**Problem to solve**
Exactly the lines from the one holding "Describe this picture to" through the final line of the data are wanted, copied as written.

Collected data entries:
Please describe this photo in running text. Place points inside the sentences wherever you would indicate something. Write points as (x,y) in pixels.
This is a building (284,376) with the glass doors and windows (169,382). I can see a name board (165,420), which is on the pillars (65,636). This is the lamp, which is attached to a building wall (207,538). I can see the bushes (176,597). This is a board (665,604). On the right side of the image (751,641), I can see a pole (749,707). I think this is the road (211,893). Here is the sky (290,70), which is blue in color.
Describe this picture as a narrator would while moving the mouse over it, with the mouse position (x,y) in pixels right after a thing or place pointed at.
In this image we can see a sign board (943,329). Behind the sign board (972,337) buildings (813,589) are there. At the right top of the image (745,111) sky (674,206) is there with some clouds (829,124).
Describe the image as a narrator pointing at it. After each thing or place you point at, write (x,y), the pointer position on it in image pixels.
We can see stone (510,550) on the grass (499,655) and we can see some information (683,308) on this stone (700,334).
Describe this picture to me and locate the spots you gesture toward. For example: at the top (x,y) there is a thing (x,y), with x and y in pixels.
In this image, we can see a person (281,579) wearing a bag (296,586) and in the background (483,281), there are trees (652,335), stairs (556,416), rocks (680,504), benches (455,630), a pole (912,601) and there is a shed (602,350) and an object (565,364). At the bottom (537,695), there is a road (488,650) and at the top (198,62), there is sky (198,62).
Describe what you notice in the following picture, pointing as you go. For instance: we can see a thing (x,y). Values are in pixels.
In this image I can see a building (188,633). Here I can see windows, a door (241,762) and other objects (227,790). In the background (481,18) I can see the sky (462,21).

**Result**
Describe this picture to me and locate the spots you gesture toward. For example: at the top (x,y) there is a thing (x,y), with x and y in pixels.
In this image, we can see a person (281,579) wearing a bag (296,586) and in the background (483,281), there are trees (652,335), stairs (556,416), rocks (680,504), benches (455,630), a pole (912,601) and there is a shed (602,350) and an object (565,364). At the bottom (537,695), there is a road (488,650) and at the top (198,62), there is sky (198,62).
Describe what you notice in the following picture, pointing as you go. For instance: we can see a thing (x,y). Values are in pixels.
In this image I can see a building (188,633). Here I can see windows, a door (241,762) and other objects (227,790). In the background (481,18) I can see the sky (462,21).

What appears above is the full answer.